This category includes courses related to Data Science and Analytics:

PY101: Introduction to Python
This course offers a comprehensive introduction to Python programming, covering essential programming concepts such as variables, data types, control structures, and functions. Students will learn how to write and run Python code, with a focus on solving real-world problems using programming.

PY102: Data Structure in Python
This course explores fundamental data structures (lists, dictionaries, sets, tuples) and advanced collections. Students will learn how to choose the right structure for data efficiency and memory management.

PY103: Algorithm Analysis in Python

This course introduces Big O notation and algorithmic efficiency. Students will learn how to optimize code for large-scale data processing, focusing on sorting, searching, and recursion.

DSAN_101: Introduction to Data Science
This course provides an overview of data science concepts, including data collection, cleaning, visualization, and basic statistical analysis. Students will learn how to work with real-world datasets using Python while exploring key tools such as Pandas and Matplotlib.

DSAN_102: Data Engineering & MLOps
This course covers the plumbing of data science. Students learn to build robust data pipelines, containerize applications using Docker, and manage model versions. Key Focus: Maintaining a standardized project directory structure for reproducibility.

DSAN_103: The Data Cleaning Pipeline (End-to-End) This project-based course focuses on transforming "dirty" real-world data into a "golden source" for analysis.

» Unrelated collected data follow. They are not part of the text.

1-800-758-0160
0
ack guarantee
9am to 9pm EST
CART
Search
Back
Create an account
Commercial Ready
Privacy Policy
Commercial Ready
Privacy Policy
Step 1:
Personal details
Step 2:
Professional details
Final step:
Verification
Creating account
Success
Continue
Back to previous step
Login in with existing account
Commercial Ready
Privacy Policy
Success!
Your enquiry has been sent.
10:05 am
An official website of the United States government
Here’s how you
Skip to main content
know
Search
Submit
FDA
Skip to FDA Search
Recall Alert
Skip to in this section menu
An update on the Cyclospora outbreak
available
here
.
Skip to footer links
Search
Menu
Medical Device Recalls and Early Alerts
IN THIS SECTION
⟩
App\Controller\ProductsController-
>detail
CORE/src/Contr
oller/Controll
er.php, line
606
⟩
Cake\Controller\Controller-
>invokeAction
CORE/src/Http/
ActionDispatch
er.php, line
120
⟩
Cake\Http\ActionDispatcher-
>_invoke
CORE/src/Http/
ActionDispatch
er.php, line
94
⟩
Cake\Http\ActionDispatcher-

  • Module 1: Advanced Pandas & RegEx for data validation.

  • Module 2: Building a modular /src folder with cleaner.py and validator.py scripts.

  • Module 3: Logging and Error Handling (tracking what data was dropped and why).

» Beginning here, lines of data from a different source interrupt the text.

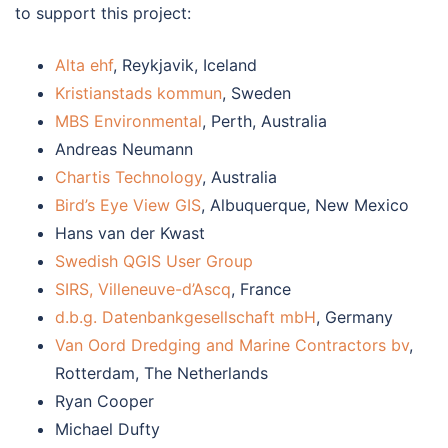
to support this project:
Alta ehf
, Reykjavik, Iceland
Kristianstads kommun
, Sweden
MBS Environmental
, Perth, Australia
Andreas Neumann
Chartis Technology
, Australia
Bird’s Eye View GIS
, Albuquerque, New Mexico
Hans van der Kwast
Swedish QGIS User Group
SIRS, Villeneuve-d’Ascq
, France
d.b.g. Datenbankgesellschaft mbH
, Germany
Van Oord Dredging and Marine Contractors bv
,
Rotterdam, The Netherlands
Ryan Cooper
Michael Dufty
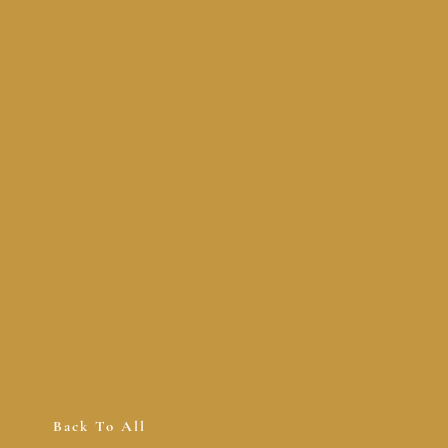
Back To All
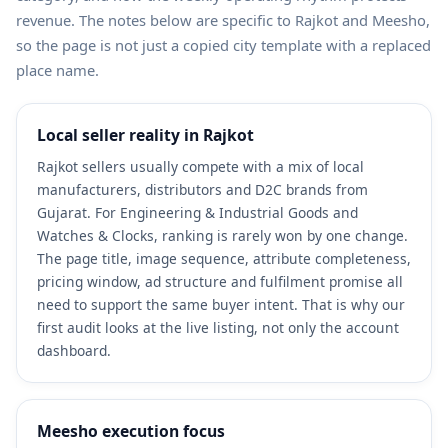
revenue. The notes below are specific to Rajkot and Meesho,
so the page is not just a copied city template with a replaced
place name.
Local seller reality in Rajkot
Rajkot sellers usually compete with a mix of local
manufacturers, distributors and D2C brands from
Gujarat. For Engineering & Industrial Goods and
Watches & Clocks, ranking is rarely won by one change.
The page title, image sequence, attribute completeness,
pricing window, ad structure and fulfilment promise all
need to support the same buyer intent. That is why our
first audit looks at the live listing, not only the account
dashboard.
Meesho execution focus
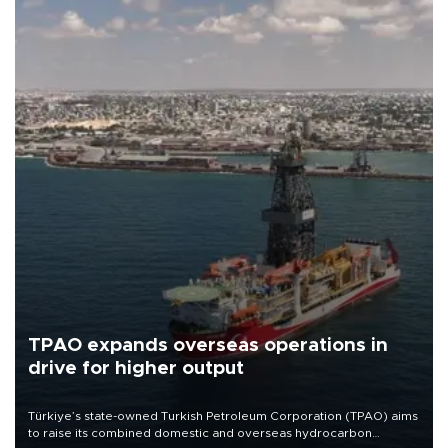
TPAO expands overseas operations in
drive for higher output
Türkiye’s state-owned Turkish Petroleum Corporation (TPAO) aims
to raise its combined domestic and overseas hydrocarbon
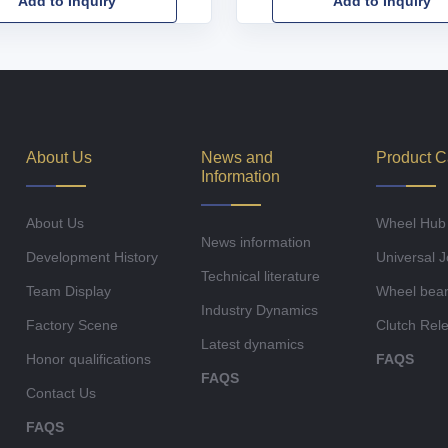
Add to Inquiry
Add to Inquiry
About Us
News and
Product C
Information
About Us
Wheel Hub
News information
Development History
Universal J
Technical literature
Team Display
Wheel bear
Industry Dynamics
Factory Scene
Clutch Rel
Latest dynamics
Honor qualifications
FAQS
FAQS
Contact Us
FAQS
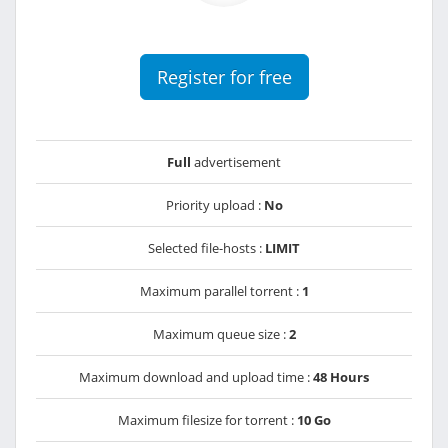
Register for free
Full
advertisement
Priority upload :
No
Selected file-hosts :
LIMIT
Maximum parallel torrent :
1
Maximum queue size :
2
Maximum download and upload time :
48 Hours
Maximum filesize for torrent :
10 Go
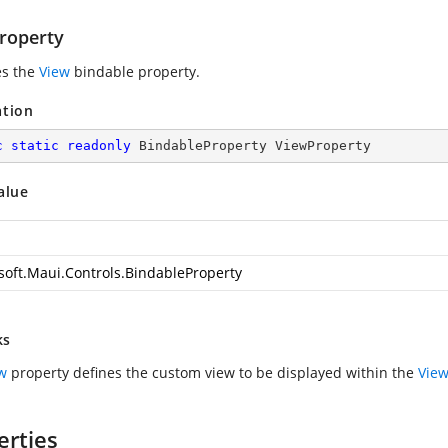
roperty
es the
View
bindable property.
ation
c
static
readonly
 BindableProperty ViewProperty
alue
soft.Maui.Controls.BindableProperty
ks
w
property defines the custom view to be displayed within the
View
erties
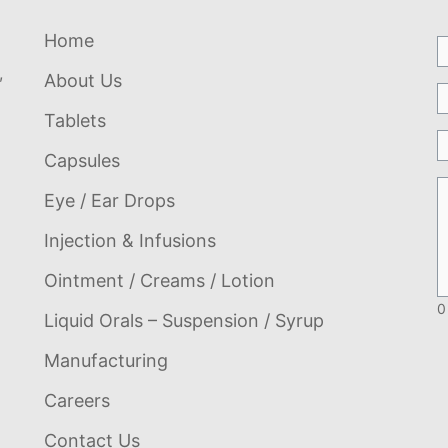
Home
,
About Us
Tablets
Capsules
Eye / Ear Drops
Injection & Infusions
Ointment / Creams / Lotion
0
Liquid Orals – Suspension / Syrup
Manufacturing
Careers
Contact Us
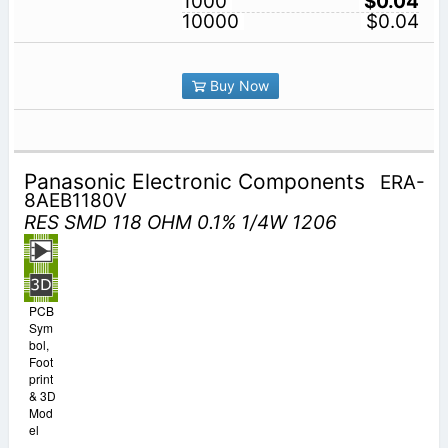
1000
$0.04
10000
$0.04
Buy Now
Panasonic Electronic Components
ERA-
8AEB1180V
RES SMD 118 OHM 0.1% 1/4W 1206
PCB
Sym
bol,
Foot
print
& 3D
Mod
el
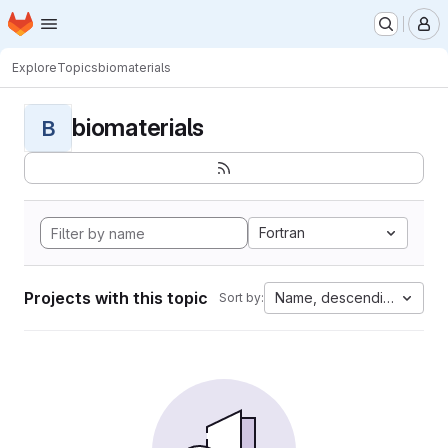
Homepage
Skip to main content
M
Explore
Topics
biomaterials
biomaterials
B
Fortran
Projects with this topic
Name, descending
Sort by:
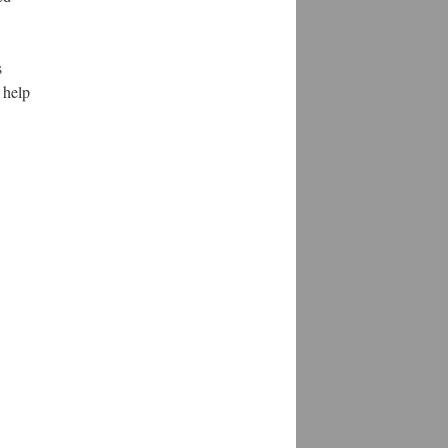
s
 help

  • Outcome: A fully automated Python Project that takes a raw .csv and outputs a cleaned .parquet file.

DSAN_104: Data Storytelling & Dashboarding This course bridges the gap between analysis and stakeholders.

  • Visual Design: Choosing the right charts for the right data (Comparison vs. Distribution).

  • Tooling: Building interactive dashboards using Streamlit (Python-based) or Tableau/PowerBI.

  • Integration: Connecting your DSAN_103 cleaned data directly to a live dashboard.

This course is primarily designed for first-year undergraduate students as an introduction to the field of computer science and fundamental concepts of computer programming. It utilizes Python programming and is suitable for students without any prior programming experience. Throughout the course, students will acquire knowledge in Python fundamentals, data types, writing functions, debugging, and solving real-life problems using programming concepts. Additionally, students will learn the essentials of version control using Git.

This course builds upon the foundational programming skills introduced in Py101 and focuses on the organization, storage, and management of data within computer programs. Students will explore fundamental data structures such as lists, stacks, queues, trees, graphs, and hash tables, learning how each structure supports efficient data access and manipulation. Emphasis is placed on understanding abstract data types (ADTs), analyzing trade-offs in implementation, and applying these structures to solve practical computational problems. Through Python-based programming exercises, students will gain experience in implementing data structures, measuring their performance, and selecting appropriate structures for various tasks.

Building on the concepts from Py102, this course introduces students to the principles of algorithm design and analysis. It emphasizes developing efficient solutions to computational problems and rigorously evaluating their performance. Topics include asymptotic analysis, time and space complexity, recurrence relations, and common algorithmic paradigms such as divide-and-conquer, greedy algorithms, dynamic programming, and backtracking. Students will also be introduced to the fundamentals of computational complexity, including NP-completeness. By the end of the course, students will be able to design, analyze, and compare algorithms using both theoretical and empirical methods in Python.

This course provides an overview of data science concepts, including data collection, cleaning, visualization, and basic statistical analysis. Students will learn how to work with real-world datasets using Python while exploring key tools such as Pandas and Matplotlib.